Noteworthy, by allowing light emission in the aggregate and solid states, AIE fluorophores (AIEgens) have striking impacts on energy, optoelectronics, life science, and environment as revealed by the increasing number of patents and publications since 2001. Most of the documents are in the area of chemistry (33%), material science (22%), and chemical engineering (15%) [20–22].

In connection with these findings, polymer films and polymers, in general, are perfect candidates to evidence the importance of AIEgen fluorophores with respect to the traditional ones [23–28]. Thermoplastic, thermoset, and elastomers have been extensively utilized as continuous matrices for the effective incorporation of dyes, pigments, and fluorophores aimed at preparing colored materials following experimental procedures well known since the early time of plastic era. Incorporating a moderate amount of (<5 wt.%) fluorophores does not produce any structural alteration in the polymer matrix. Therefore, the polymer can still form flexible, moldable, and durable films with different shapes and thicknesses. Nevertheless, commodity plastic is often made by saturated macromolecular chains that are scarcely able to promote effective secondary interactions with the physically dispersed or covalently linked chromophoric aromatic units ( Figure 3.1) [16, 29, 30].
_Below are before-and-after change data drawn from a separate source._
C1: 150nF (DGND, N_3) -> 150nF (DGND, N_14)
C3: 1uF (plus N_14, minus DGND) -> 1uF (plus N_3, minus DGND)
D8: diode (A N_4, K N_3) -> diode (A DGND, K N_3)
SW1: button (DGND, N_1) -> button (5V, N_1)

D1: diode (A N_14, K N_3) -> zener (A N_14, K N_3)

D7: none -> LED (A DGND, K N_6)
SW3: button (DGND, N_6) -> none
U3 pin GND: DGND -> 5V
Figure 3.1 Strategies for obtaining AIE‐doped polymer films by means of (a) a physical dispersion approach or (b) a covalent‐bonding approach.
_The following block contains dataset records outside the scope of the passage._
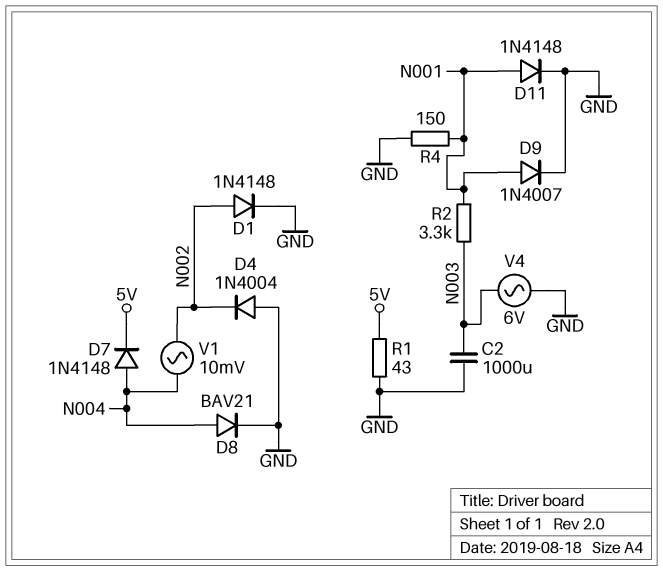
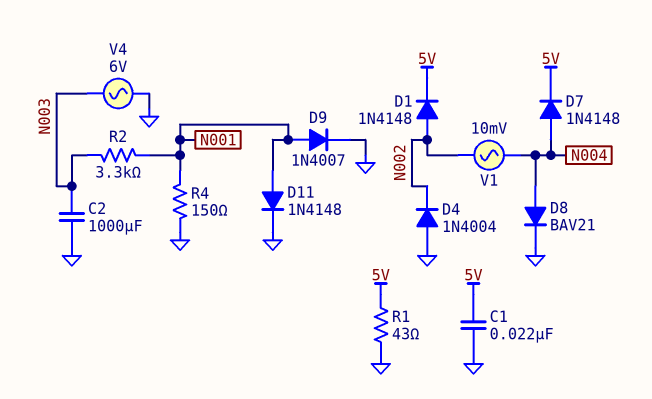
C1: none -> 22nF (5V, GND)
D1: diode 1N4148 (A N002, K GND) -> diode 1N4148 (A N002, K 5V)

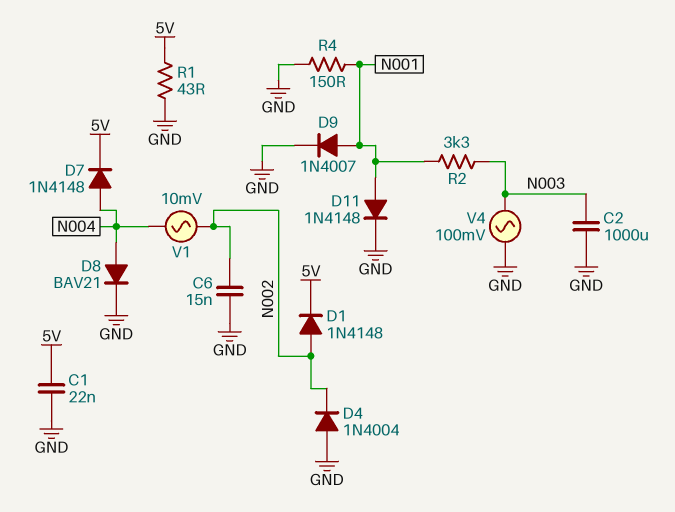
C6: none -> 15nF (GND, N002)
V4: AC 6V (GND, N003) -> AC 100mV (GND, N003)

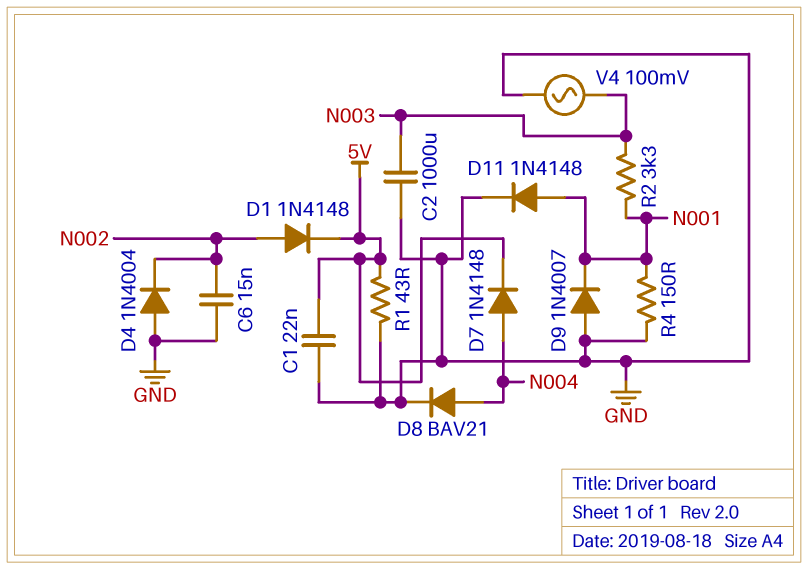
D9: diode 1N4007 (A N001, K GND) -> diode 1N4007 (A GND, K N001)
V1: AC 10mV (N002, N004) -> none

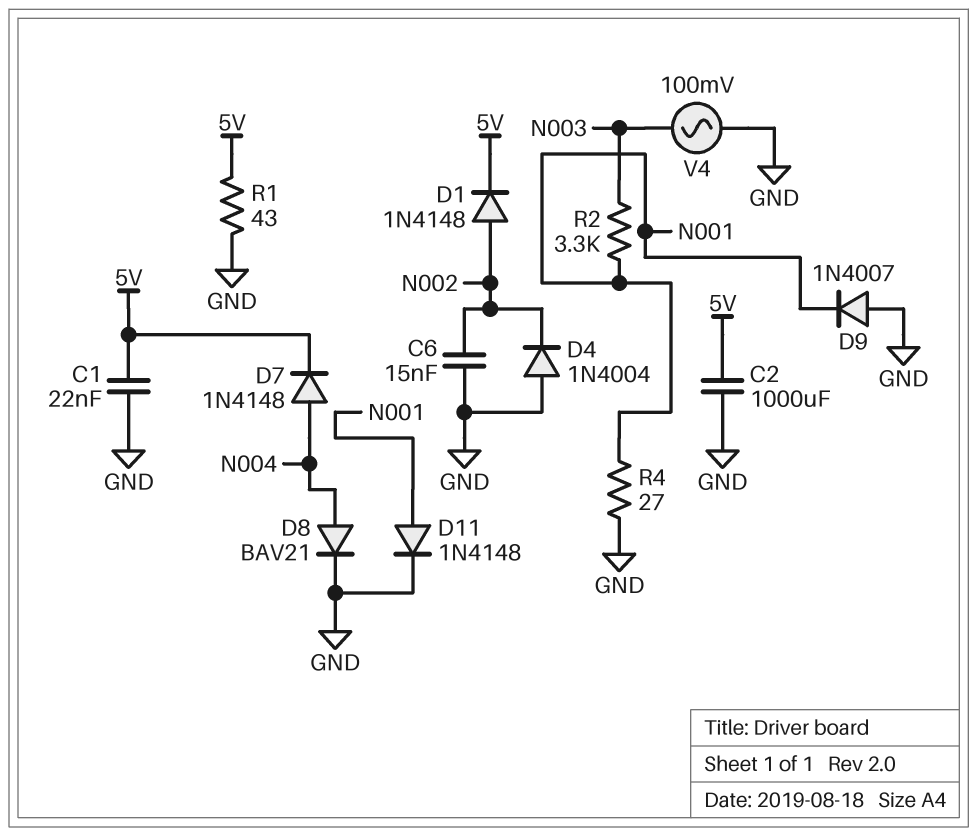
C2: 1000uF (GND, N003) -> 1000uF (5V, GND)
R4: 150 (GND, N001) -> 27 (GND, N001)

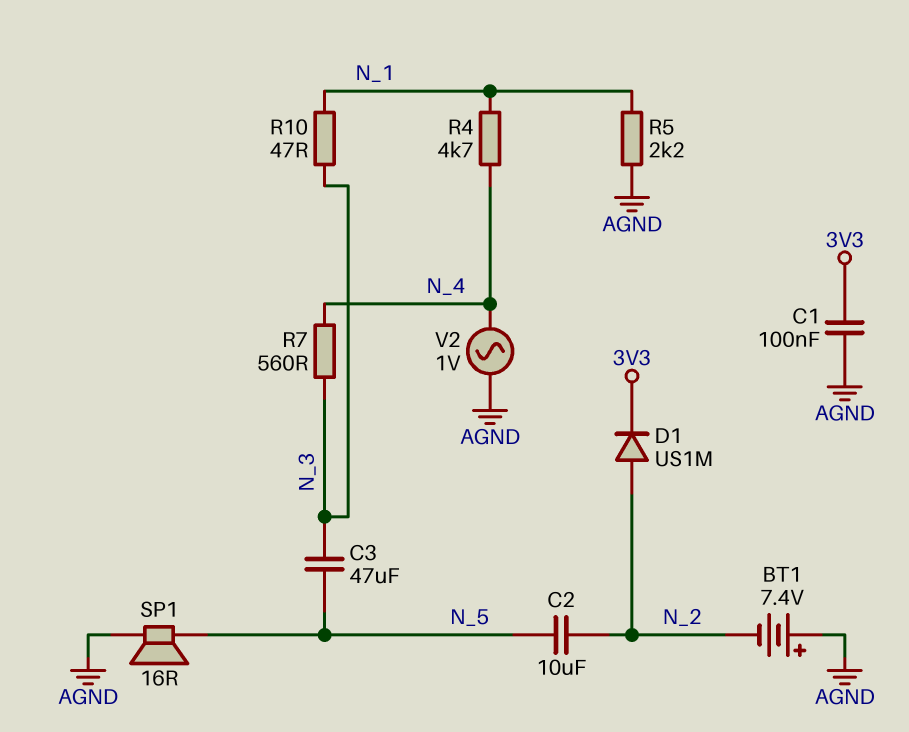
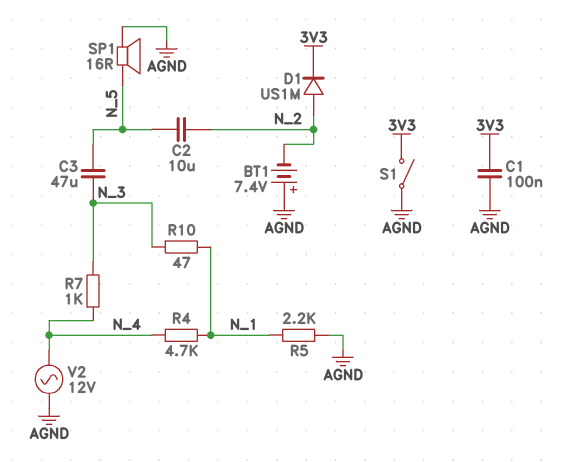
R7: 560 (N_3, N_4) -> 1k (N_3, N_4)
S1: none -> switch (3V3, AGND)
V2: AC 1V (AGND, N_4) -> AC 12V (AGND, N_4)

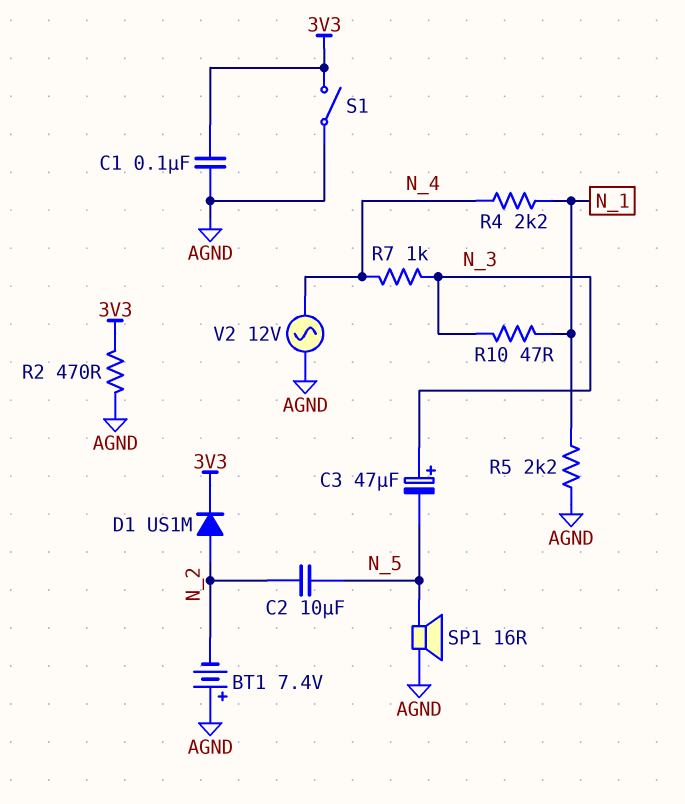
C3: 47uF (N_3, N_5) -> 47uF (plus N_3, minus N_5)
R2: none -> 470 (3V3, AGND)
R4: 4.7k (N_1, N_4) -> 2.2k (N_1, N_4)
This is reflected in the formation of clusters or aggregates of the dye or fluorophore molecules, whose size is often governed by their final content. It is actually well reported that the aggregation of aromatic planar fluorophores that occurs in the solid and condensed states suffers from emission quenching phenomena known as aggregation‐caused quenching (ACQ) [31], which strongly limits the number of accessible fluorophores for practical and effective applications in plastic materials and devices.

Conversely, the intense fluorescence emission provided by the AIEgen dopants even at the highest doping content allows for the design of highly emissive plastic items, films, and devices. This characteristic enables the development of high‐performance polymers for many applications, including those in the area of chromogenic smart materials and in the energy field [23, 27, 32–40]. The application of fluorescence therefore appears unlimited, and this feature is a continuous stimulus for the scientific communities in providing novel, innovative, and intriguing outcomes. The most popular AIE polymers with outstanding characteristics and applications have been recently reviewed. Briefly, polyacrylates, polystyrene (PS), polyethylene oxide, poly(ε‐caprolactone) (PCL), and polysiloxane based polymers have been the most investigated [23, 27, 33, 41].
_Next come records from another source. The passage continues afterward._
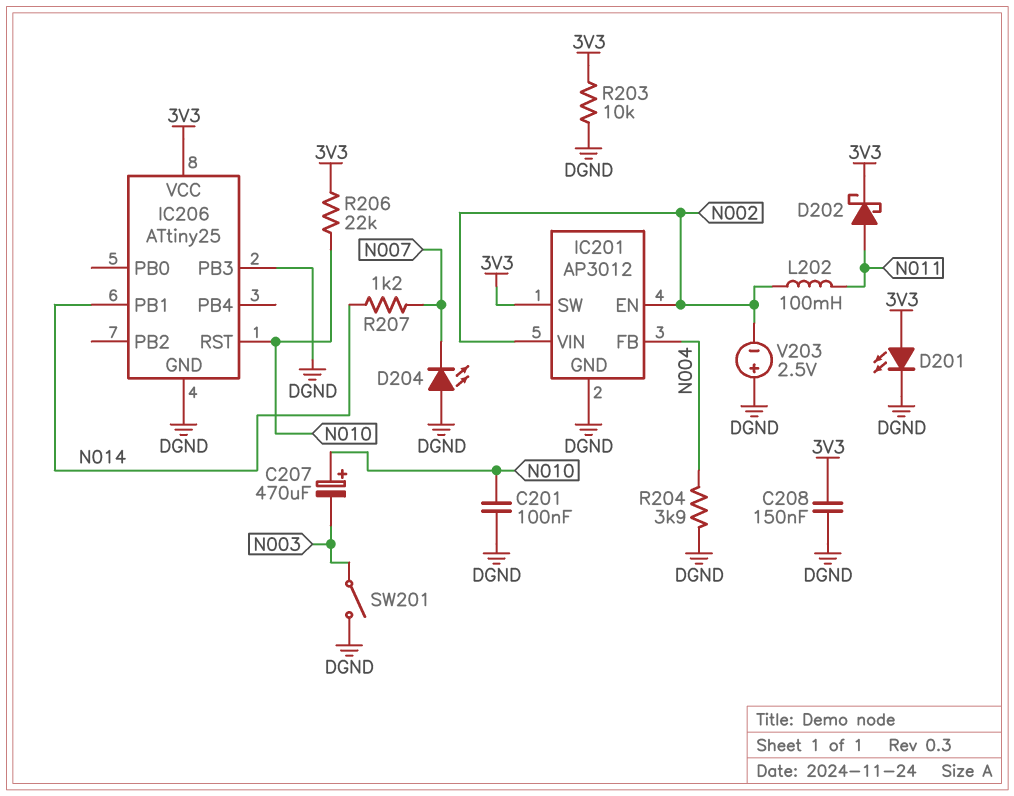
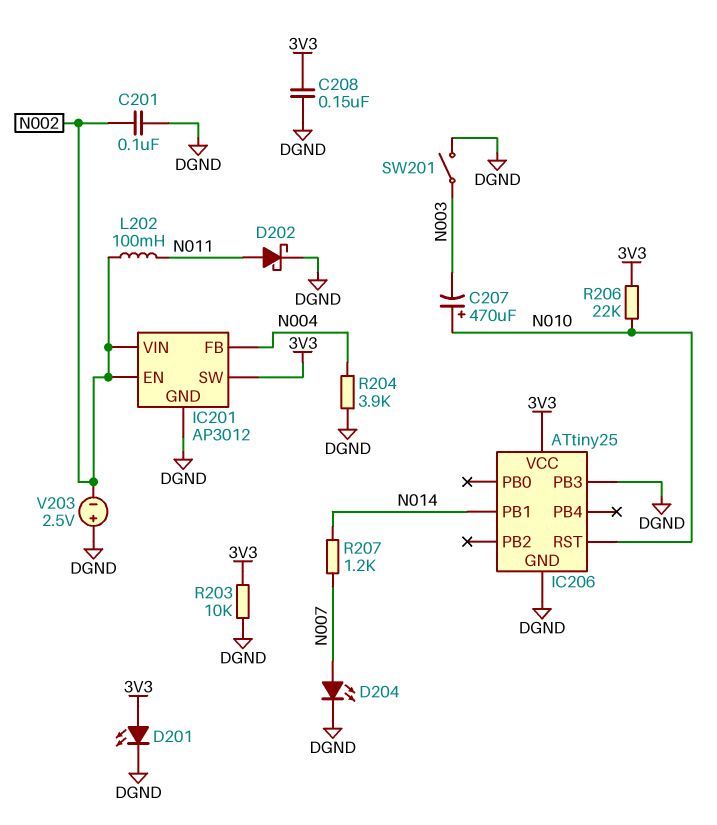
C201: 100nF (DGND, N010) -> 100nF (DGND, N002)
D202: schottky (A N011, K 3V3) -> schottky (A N011, K DGND)
D204: LED (A DGND, K N007) -> LED (A N007, K DGND)

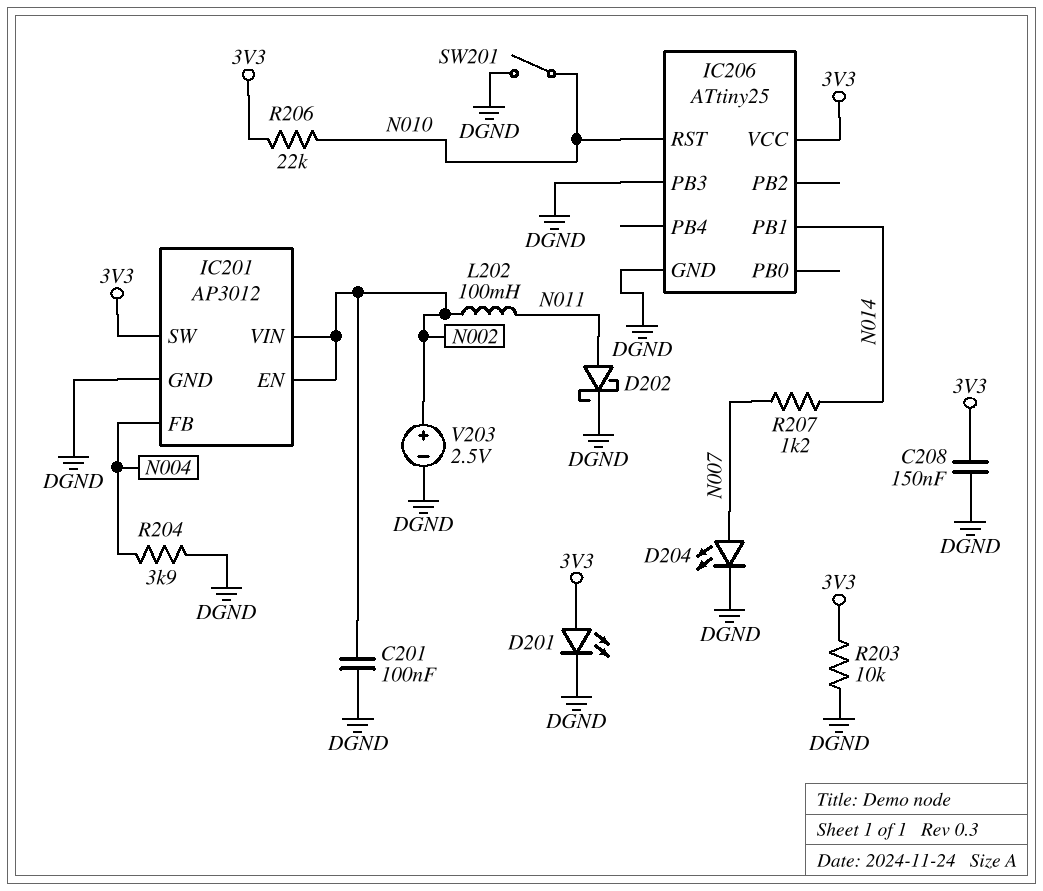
C207: 470uF (plus N010, minus N003) -> none
SW201: switch (DGND, N003) -> switch (DGND, N010)
V203: 2.5V (plus DGND, minus N002) -> 2.5V (plus N002, minus DGND)

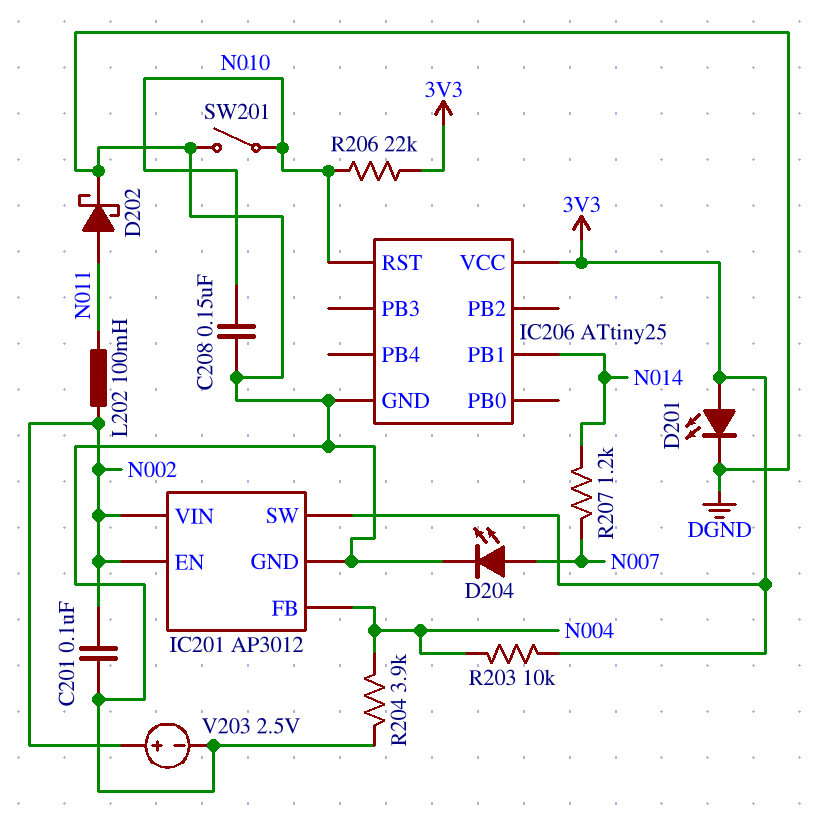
C208: 150nF (3V3, DGND) -> 150nF (DGND, N010)
IC206 pin PB3: DGND -> none
R203: 10k (3V3, DGND) -> 10k (3V3, N004)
In this chapter contribution, after a brief introduction about the working mechanism at the base of the AIE process, the use of AIEgens is described as excellent fluorescent dopants for polymer films for applications in the fields of optical sensors toward external solicitation and as plastic solar collectors. As far as the sensing application is concerned, external contaminations such as mechanical solicitations, thermal stress, and the exposure toward volatile organic compounds (VOCs) are taken into account. Examples of AIE‐doped polymer films obtained from the physical dispersion and the covalent approach are proposed and examined with regard to the final performances. Concerning the energy topic, apart from organic light‐emitting diodes (OLEDs) and organic solar cells (organic photovoltaics, OPVs), bright AIE emitters in solid state with good photostability have been used as solar harvesters in polymeric luminescent solar concentrators (LSCs), thus enabling the diffusion of photovoltaics (PVs) in the urban environment. Illustrative examples in this topic are also provided. The case studies reported in this chapter come from the work performed in the author laboratory, with complementary additional examples selected from the relevant literature.